選択テキスト:
まだ夏真っ盛りの八月下旬。
1ヶ月程先に念願のお店を開くのよと聞いたのは、
某ピアニストのご自宅のお庭でのことでした。
お店の場所を訊ねると、築地だという。
市場通りと晴海通りが交叉する四丁目の信号近くだというので、当てずっぽうに「ばらくーだ」のある路地辺りかなと云うと、なんで判るのよと逆に迫られた(笑)。
「ふじむら」の跡地だったりして、なぁーんて付け加えたら、なんとビンゴでありました。
そんなこんなでオープンが愉しみなお店へと、
造作の進捗具合を確かめに寄ったりしてみる。

決して広いとはいえないスペースの中央に、三角形に突き出た骨組みが見える。
そのままの位置でカウンターの立ち上がりの下地になるのだとすると、
ちょっと面白い配置のL型カウンターが出来上がることになるね。
その後二度程様子眺めに足を向けるも、
一見あまり進展がないようにも見えて心配だったりして(笑)。

ファサードに硝子が収まり、両脇にパネルが立つのを眺めて安心したのはもう、
開店日の一週間程前のことでした。
いよいよ開店の日。
街角の花屋さんに寄ってから、件の路地へと向かいます。

ああ、丸い刳り貫きはなんだろうと思っていたら、
店の名を掲げる場所だったのですね。
路地に向け、開店を祝う花たちが覗いています。
横引きの硝子戸を開けると、正面にカウンターの角がくる。
造作の最中に眺めた場所そのままにカウンターが配置されています。

天板では、籐を編んだよなランチョンマットが涼しげに。
カウンターの両翼にそれぞれ4脚。

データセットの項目
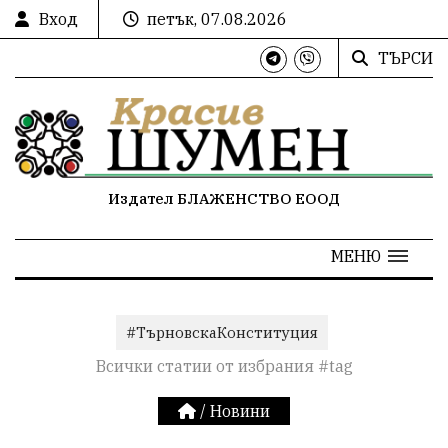
Вход
петък, 07.08.2026
ТЪРСИ
Издател БЛАЖЕНСТВО ЕООД
МЕНЮ
#ТърновскаКонституция
Всички статии от избрания #tag
/
Новини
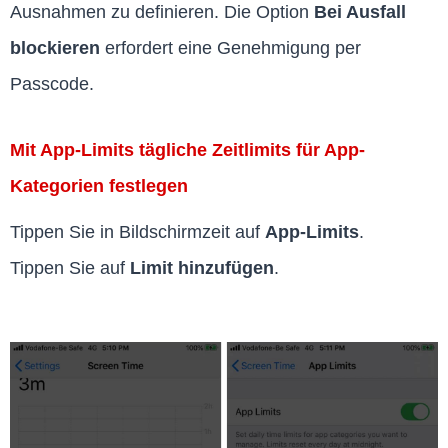
Ausnahmen zu definieren. Die Option
Bei Ausfall
blockieren
erfordert eine Genehmigung per
Passcode.
Mit App-Limits tägliche Zeitlimits für App-
Kategorien festlegen
Tippen Sie in Bildschirmzeit auf
App-Limits
.
Tippen Sie auf
Limit hinzufügen
.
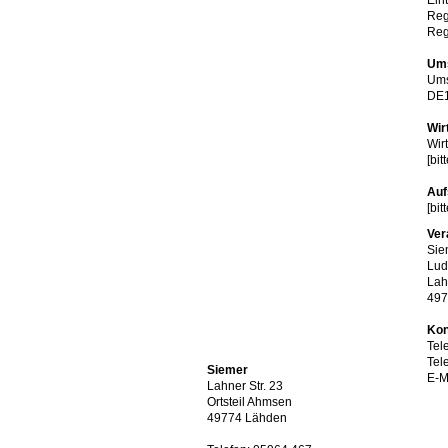
Ein
Reg
Reg
Ums
Ums
DE1
Wir
Wir
[bit
Auf
[bit
Ver
Sie
Lud
Lah
497
Kon
Tel
Tel
Siemer
E-M
Lahner Str. 23
Ortsteil Ahmsen
49774 Lähden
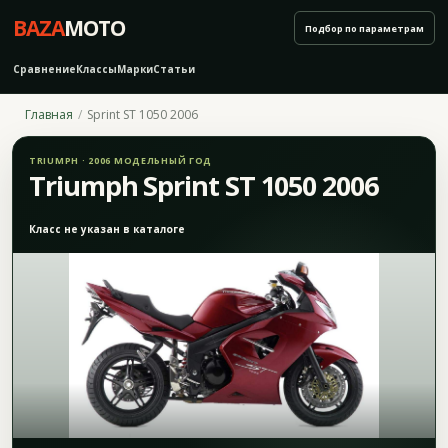
BAZA
MOTO
Подбор по параметрам
Сравнение
Классы
Марки
Статьи
Главная
Sprint ST 1050 2006
TRIUMPH · 2006 МОДЕЛЬНЫЙ ГОД
Triumph Sprint ST 1050 2006
Класс не указан в каталоге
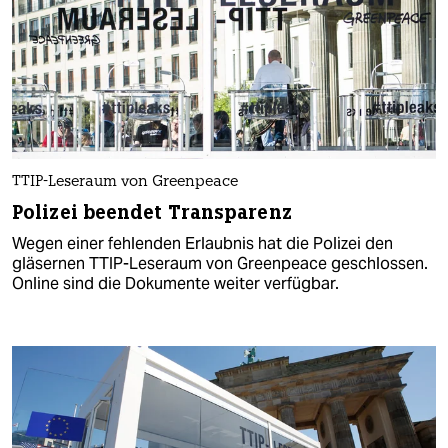
TTIP-Leseraum von Greenpeace
Polizei beendet Transparenz
Wegen einer fehlenden Erlaubnis hat die Polizei den
gläsernen TTIP-Leseraum von Greenpeace geschlossen.
Online sind die Dokumente weiter verfügbar.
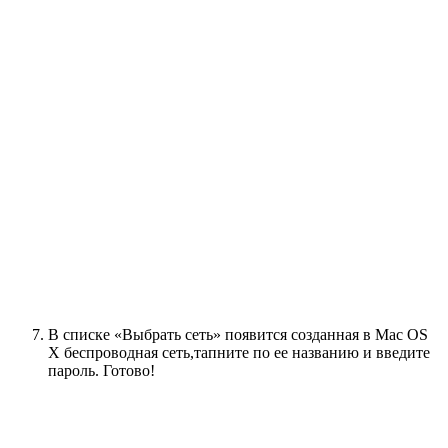
В списке «Выбрать сеть» появится созданная в Mac OS
X беспроводная сеть,тапните по ее названию и введите
пароль. Готово!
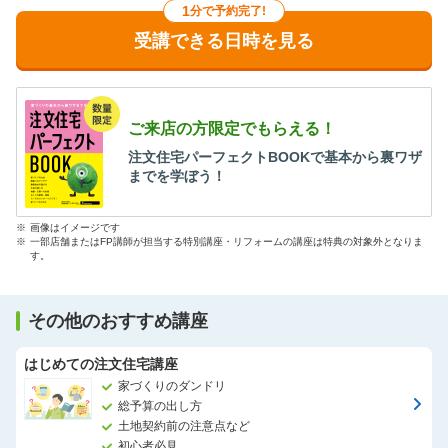
1
分で予約完了!
受講できる日時を見る
ご来店の方限定でもらえる！
注文住宅パーフェクトBOOKで基本から裏ワザ
までを学ぼう！
※
画像はイメージです
※
一部店舗またはFP講師が担当する特別講座・リフォームの講座は特典の対象外となりま
す。
その他のおすすめ講座
はじめての注文住宅講座
家づくりのダンドリ
総予算の出し方
土地契約前の注意点など
初心者必見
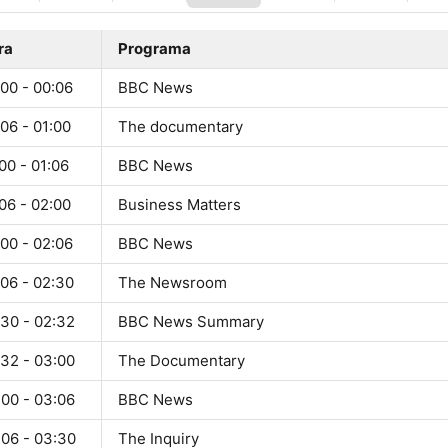
ra
Programa
00 - 00:06
BBC News
06 - 01:00
The documentary
00 - 01:06
BBC News
06 - 02:00
Business Matters
00 - 02:06
BBC News
:06 - 02:30
The Newsroom
:30 - 02:32
BBC News Summary
:32 - 03:00
The Documentary
:00 - 03:06
BBC News
:06 - 03:30
The Inquiry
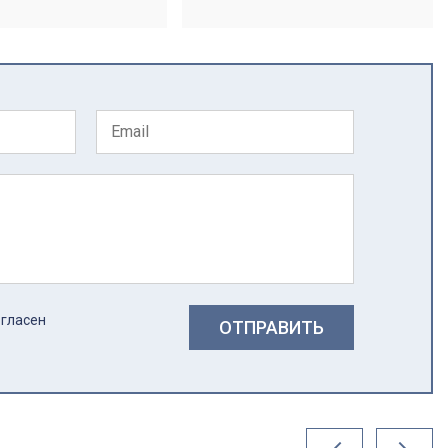
огласен
ОТПРАВИТЬ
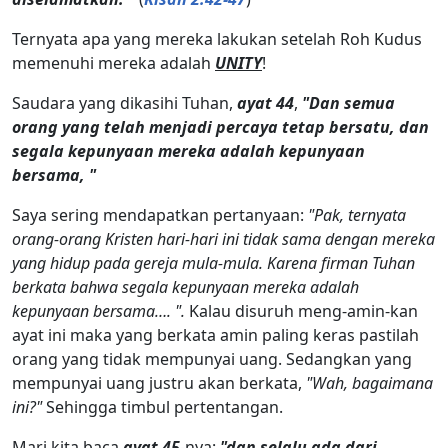
Ternyata apa yang mereka lakukan setelah Roh Kudus
memenuhi mereka adalah
UNITY
!
Saudara yang dikasihi Tuhan,
ayat 44
,
"Dan semua
orang yang telah menjadi percaya tetap bersatu, dan
segala kepunyaan mereka adalah kepunyaan
bersama, "
Saya sering mendapatkan pertanyaan:
"Pak, ternyata
orang-orang Kristen hari-hari ini tidak sama dengan mereka
yang hidup pada gereja mula-mula. Karena firman Tuhan
berkata bahwa segala kepunyaan mereka adalah
kepunyaan bersama…. ".
Kalau disuruh meng-amin-kan
ayat ini maka yang berkata amin paling keras pastilah
orang yang tidak mempunyai uang. Sedangkan yang
mempunyai uang justru akan berkata,
"Wah, bagaimana
ini?"
Sehingga timbul pertentangan.
Mari kita baca
ayat 45
-nya:
"dan selalu ada dari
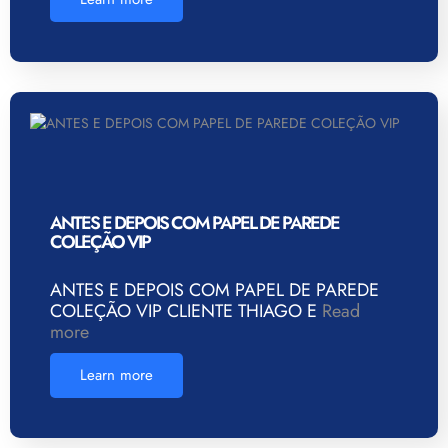
ANTES E DEPOIS COM PAPEL DE PAREDE
COLEÇÃO VIP
ANTES E DEPOIS COM PAPEL DE PAREDE
COLEÇÃO VIP CLIENTE THIAGO E
Read
more
Learn more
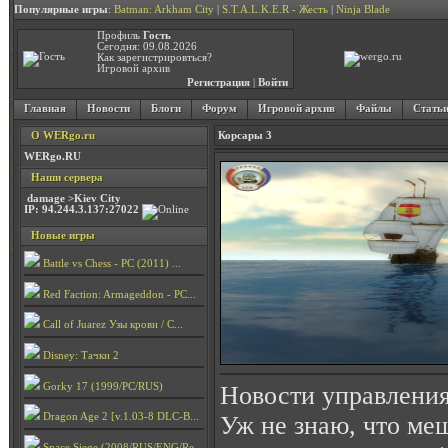
Популярные игры
:
Batman: Arkham City
|
S.T.A.L.K.E.R - Жесть
|
Ninja Blade
Профиль
Гость
Сегодня: 09.08.2026
Как зарегистрировться?
Игровой архив
Регистрация
|
Войти
Главная
Новости
Блоги
Форум
Игровой архив
Файлы
Стать
О WERgo.ru
Корсары 3
WERgo.RU
Наши сервера
damage >Kiev City
IP: 94.244.3.137:27022
Новые игры
Battle vs Chess - PC (2011) ...
Red Faction: Armageddon - PC...
Call of Juarez Узы крови / C...
Disney: Тачки 2
Gorky 17 (1999/PC/RUS)
Новости управлени
Уж не знаю, что меш
Dragon Age 2 [v.1.03-8 DLC-B...
Space Siege (2008/RUS/ENG/Re...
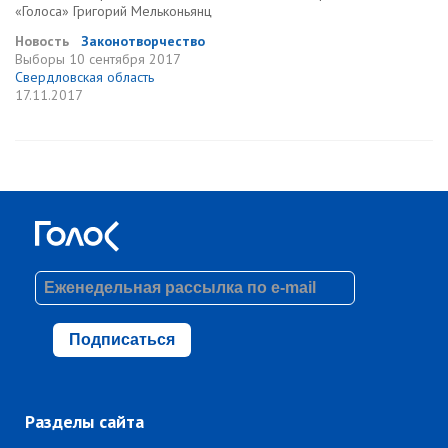
«Голоса» Григорий Мельконьянц
Новость
Законотворчество
Выборы
10 сентября 2017
Свердловская область
17.11.2017
Подписаться
Разделы сайта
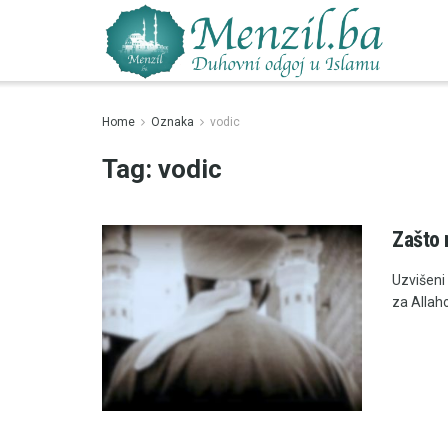
Home
Oznaka
vodic
Tag:
vodic
Zašto 
Uzvišeni
za Allaho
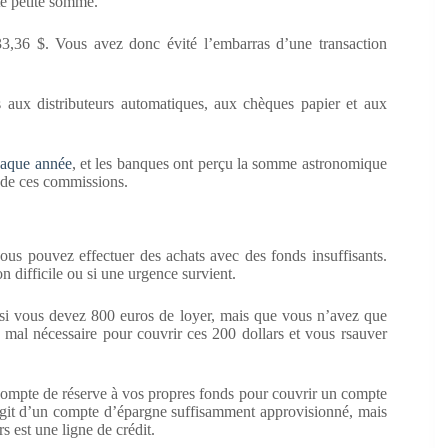
te petite somme.
33,36 $. Vous avez donc évité l’embarras d’une transaction
s aux distributeurs automatiques, aux chèques papier et aux
haque année
, et les banques ont perçu la somme astronomique
 de ces commissions.
vous pouvez effectuer des achats avec des fonds insuffisants.
n difficile ou si une urgence survient.
 si vous devez 800 euros de loyer, mais que vous n’avez que
 mal nécessaire pour couvrir ces 200 dollars et vous rsauver
mpte de réserve à vos propres fonds pour couvrir un compte
agit d’un compte d’épargne suffisamment approvisionné, mais
s est une ligne de crédit.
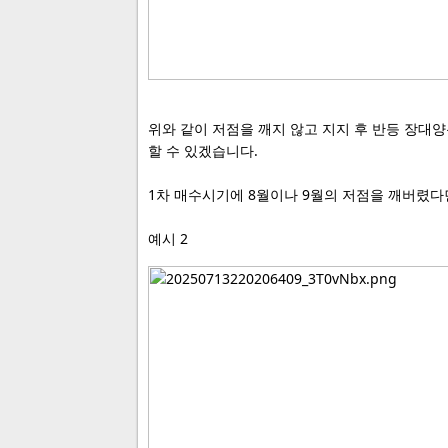
위와 같이 저점을 깨지 않고 지지 후 반등 장대
할 수 있겠습니다.
1차 매수시기에 8월이나 9월의 저점을 깨버렸다면
예시 2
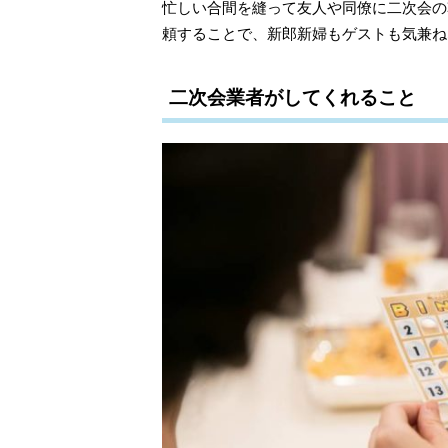
忙しい合間を縫って友人や同僚に二次会の
頼することで、新郎新婦もゲストも気兼ね
二次会業者がしてくれること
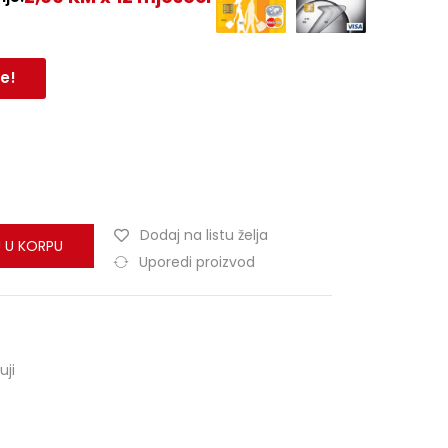
e!
Dodaj na listu želja
 U KORPU
Uporedi proizvod
uji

作業項目:
築地で新しいお店が開店するまでを綴った文章の続きを、最後の文のあとから書いてください。 これらの項目は参照しなくてかまいません。

記述回答:
そして、入って左手コーナーとで都合12名が最大収容人数のこじんまり感がいい。

見上げる札は三枚だけど、
開店初日の品はひと品、「親子丼」のみ。
円で描くお店のロゴを内側に刷り込んだオリジナルのどんぶりで「親子丼」の登場です。

たっぷりの玉子にたっぷりの九条葱が第一印象。
そして、その間にコロコロと鶏の身が覗く。
そっと箸の上に載せていただけば、
玉子の風味や葱の甘さの下から顔を出す出汁の旨みに、嗚呼、しみじみ。
「和田」の女将さんは、
京都・七条通り堀川の「大阪屋」(京都だけど大阪屋)ご夫婦の薫陶を受けていて、
女将さんがひく出汁は、その「大阪屋」が錦市場で仕入れる昆布や大阪屋向けに仕立てた節ブレンドと同じものを使っているそう。
鶏は、築地でご存じ「宮川」で捌き立ての新鮮な鶏肉だ。
裏をかえして、築地の路地へ。
「ぶた丼」「他人丼」の提供も始めました、と女将。
然らばと「ぶた丼」を所望します。

鶏に代わって豚の脂の甘さと玉子とのコンビが品よく迫る。
そして、女将さんのどんぶりは、ぎりぎりのところまで火を通すのも特徴だ。
とろとろ半熟玉子のコクで食べさせるドンブリが少なくない中で、
下地で何気に利いている出汁ですすすっといただけるのがこのどんぶりの魅力。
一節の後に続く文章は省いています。